┌──

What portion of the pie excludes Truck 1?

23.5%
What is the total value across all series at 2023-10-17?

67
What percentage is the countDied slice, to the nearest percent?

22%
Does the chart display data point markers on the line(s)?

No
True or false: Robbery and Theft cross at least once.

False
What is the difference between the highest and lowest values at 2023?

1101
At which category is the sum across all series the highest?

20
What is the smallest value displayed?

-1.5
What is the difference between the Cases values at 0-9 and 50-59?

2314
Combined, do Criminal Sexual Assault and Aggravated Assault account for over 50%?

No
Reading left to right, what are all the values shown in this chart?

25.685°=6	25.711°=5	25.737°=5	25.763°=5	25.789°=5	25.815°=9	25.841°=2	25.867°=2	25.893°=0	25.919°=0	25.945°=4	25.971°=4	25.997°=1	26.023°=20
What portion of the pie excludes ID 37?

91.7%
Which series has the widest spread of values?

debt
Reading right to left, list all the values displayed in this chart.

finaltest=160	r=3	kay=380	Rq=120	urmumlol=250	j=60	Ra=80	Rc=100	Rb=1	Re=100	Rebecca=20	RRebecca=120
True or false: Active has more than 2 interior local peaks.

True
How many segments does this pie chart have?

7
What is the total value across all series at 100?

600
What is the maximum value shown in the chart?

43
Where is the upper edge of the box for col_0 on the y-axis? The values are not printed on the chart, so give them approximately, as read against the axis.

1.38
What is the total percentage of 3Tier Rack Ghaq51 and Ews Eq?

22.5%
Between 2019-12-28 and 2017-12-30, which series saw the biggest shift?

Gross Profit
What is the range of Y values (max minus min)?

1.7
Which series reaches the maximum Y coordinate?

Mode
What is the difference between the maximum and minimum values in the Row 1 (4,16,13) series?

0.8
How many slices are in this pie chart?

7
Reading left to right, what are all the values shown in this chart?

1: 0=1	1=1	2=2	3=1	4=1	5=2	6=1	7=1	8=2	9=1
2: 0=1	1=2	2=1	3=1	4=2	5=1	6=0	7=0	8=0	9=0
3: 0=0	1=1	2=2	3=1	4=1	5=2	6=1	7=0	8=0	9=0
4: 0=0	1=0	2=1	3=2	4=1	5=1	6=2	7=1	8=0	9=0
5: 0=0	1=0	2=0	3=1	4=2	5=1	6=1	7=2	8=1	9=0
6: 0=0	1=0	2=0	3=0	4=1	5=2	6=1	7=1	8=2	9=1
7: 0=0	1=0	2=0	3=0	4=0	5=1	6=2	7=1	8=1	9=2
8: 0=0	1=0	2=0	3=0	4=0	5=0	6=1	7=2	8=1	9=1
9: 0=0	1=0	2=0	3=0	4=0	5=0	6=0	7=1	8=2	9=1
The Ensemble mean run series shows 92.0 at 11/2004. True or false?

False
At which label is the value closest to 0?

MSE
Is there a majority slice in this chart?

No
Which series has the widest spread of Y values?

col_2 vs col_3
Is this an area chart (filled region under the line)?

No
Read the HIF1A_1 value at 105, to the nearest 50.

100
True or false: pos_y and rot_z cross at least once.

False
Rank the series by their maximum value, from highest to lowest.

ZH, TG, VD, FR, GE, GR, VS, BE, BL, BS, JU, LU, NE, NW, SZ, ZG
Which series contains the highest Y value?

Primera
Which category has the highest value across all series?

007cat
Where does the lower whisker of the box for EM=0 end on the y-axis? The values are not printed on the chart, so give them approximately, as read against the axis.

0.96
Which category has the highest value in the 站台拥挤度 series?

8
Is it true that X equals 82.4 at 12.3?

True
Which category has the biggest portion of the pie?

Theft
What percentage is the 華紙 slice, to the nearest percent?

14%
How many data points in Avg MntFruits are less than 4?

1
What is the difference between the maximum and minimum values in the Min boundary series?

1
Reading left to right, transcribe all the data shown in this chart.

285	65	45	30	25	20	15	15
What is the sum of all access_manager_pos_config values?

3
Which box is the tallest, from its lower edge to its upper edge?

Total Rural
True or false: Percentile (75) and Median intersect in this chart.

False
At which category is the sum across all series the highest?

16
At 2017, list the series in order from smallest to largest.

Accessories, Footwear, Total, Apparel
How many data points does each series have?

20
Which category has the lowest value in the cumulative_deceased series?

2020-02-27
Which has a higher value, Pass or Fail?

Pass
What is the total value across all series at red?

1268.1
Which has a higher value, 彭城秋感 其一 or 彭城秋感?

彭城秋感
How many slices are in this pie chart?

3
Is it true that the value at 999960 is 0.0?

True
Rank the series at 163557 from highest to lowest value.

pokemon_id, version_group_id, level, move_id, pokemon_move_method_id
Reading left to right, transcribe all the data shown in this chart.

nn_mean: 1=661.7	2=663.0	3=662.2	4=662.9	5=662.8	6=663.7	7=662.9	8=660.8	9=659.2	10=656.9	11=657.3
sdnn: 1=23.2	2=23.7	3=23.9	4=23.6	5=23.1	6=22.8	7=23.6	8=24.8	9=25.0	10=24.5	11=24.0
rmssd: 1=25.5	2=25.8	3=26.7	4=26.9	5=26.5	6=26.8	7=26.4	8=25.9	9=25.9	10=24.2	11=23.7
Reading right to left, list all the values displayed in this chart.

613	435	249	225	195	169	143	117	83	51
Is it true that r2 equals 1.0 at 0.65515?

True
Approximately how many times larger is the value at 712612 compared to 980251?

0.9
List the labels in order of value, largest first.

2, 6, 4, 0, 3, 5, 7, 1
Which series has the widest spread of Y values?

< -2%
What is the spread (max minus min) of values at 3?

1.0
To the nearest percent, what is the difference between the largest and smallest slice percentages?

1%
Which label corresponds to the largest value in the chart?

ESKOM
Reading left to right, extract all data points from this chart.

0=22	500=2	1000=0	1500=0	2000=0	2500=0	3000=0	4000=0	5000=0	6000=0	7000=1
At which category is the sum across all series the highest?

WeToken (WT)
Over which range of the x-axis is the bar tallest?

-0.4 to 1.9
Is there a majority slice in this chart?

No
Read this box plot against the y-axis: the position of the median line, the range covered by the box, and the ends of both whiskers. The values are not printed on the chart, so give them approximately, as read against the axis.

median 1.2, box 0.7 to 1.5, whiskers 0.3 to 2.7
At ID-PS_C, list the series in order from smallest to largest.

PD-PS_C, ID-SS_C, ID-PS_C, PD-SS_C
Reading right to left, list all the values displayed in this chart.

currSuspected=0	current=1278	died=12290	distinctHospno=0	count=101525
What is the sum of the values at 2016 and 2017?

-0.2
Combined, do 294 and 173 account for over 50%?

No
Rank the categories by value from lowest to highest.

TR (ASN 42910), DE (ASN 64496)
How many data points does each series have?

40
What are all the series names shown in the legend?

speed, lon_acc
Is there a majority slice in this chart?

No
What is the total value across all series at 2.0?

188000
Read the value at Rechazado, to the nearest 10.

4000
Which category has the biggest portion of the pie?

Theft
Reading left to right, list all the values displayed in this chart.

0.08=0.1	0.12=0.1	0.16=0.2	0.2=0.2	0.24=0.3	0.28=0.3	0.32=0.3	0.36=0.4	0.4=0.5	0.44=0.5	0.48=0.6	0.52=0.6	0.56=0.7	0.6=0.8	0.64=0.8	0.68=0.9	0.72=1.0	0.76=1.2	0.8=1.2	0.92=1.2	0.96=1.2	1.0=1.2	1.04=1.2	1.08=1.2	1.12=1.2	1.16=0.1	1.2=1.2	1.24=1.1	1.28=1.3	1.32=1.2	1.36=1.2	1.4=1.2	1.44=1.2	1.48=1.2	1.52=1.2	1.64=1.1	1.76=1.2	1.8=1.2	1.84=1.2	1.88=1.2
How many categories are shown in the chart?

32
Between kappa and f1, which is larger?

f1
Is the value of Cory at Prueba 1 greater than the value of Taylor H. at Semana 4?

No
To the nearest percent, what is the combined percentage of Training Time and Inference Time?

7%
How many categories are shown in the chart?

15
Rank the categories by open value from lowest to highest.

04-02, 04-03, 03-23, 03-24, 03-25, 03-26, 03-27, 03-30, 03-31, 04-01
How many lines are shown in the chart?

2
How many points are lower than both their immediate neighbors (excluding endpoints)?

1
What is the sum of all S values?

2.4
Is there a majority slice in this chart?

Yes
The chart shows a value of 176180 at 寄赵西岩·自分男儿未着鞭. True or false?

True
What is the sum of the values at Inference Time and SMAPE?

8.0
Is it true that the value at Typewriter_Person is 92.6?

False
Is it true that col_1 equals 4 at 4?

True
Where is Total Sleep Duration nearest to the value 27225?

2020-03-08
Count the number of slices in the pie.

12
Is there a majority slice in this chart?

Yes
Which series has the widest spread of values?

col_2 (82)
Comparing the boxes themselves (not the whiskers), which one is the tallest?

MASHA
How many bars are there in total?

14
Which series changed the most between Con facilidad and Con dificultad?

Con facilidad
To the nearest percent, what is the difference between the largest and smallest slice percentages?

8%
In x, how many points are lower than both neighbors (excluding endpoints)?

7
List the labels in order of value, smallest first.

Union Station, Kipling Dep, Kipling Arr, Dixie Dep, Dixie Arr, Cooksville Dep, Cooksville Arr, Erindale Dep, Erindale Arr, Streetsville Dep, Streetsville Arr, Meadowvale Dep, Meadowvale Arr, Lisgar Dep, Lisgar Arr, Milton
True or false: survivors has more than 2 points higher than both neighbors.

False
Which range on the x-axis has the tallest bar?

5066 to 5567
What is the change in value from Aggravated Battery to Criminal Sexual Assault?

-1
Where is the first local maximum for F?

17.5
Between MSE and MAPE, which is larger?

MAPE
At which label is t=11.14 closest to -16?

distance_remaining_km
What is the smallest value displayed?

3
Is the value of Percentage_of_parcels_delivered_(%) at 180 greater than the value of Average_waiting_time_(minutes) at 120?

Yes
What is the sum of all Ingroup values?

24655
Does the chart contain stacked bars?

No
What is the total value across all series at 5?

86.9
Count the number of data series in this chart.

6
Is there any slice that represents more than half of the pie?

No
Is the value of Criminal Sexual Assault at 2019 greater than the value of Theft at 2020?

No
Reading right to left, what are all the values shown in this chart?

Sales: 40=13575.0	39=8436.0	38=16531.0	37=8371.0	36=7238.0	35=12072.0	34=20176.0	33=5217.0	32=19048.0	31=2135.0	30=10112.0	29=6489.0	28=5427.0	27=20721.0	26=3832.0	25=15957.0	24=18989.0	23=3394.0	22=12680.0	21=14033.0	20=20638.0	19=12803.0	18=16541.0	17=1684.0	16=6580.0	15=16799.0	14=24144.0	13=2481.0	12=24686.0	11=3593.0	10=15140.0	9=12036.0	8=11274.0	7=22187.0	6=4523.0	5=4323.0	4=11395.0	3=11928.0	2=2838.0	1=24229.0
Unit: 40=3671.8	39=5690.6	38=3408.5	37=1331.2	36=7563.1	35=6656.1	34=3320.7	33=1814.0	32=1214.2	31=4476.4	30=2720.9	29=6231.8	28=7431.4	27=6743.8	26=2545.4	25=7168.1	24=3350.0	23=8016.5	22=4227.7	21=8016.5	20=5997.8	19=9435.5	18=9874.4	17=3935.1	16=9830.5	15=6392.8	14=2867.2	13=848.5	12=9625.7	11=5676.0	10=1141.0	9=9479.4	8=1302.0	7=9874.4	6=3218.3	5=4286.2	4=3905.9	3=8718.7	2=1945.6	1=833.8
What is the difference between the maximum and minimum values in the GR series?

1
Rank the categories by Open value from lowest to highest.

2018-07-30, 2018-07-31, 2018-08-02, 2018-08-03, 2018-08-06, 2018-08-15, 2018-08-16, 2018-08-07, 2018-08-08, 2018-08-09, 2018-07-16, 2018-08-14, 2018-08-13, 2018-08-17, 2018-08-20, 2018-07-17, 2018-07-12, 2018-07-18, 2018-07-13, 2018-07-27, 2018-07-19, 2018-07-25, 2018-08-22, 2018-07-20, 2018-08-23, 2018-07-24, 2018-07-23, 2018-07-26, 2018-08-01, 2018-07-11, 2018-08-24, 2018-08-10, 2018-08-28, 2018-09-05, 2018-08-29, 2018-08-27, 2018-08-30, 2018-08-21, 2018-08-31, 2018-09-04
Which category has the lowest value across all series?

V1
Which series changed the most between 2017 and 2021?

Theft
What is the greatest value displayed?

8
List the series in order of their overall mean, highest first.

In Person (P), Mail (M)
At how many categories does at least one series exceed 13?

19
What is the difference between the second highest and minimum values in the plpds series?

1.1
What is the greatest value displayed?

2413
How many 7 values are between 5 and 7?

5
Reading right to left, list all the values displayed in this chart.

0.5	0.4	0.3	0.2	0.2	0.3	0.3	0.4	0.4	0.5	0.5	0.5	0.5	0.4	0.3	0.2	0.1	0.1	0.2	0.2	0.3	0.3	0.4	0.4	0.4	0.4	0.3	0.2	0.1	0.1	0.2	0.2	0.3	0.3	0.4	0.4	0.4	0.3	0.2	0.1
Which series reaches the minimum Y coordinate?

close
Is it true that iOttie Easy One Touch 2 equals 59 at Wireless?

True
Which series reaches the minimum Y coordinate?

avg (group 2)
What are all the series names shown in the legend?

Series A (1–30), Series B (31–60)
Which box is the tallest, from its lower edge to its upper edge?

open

└──

▸ **What to do**:
Pull out every line in the listing above that contains the string "彭城秋感" and copy each one in full.

▸ **Task answer**:
Which has a higher value, 彭城秋感 其一 or 彭城秋感?
彭城秋感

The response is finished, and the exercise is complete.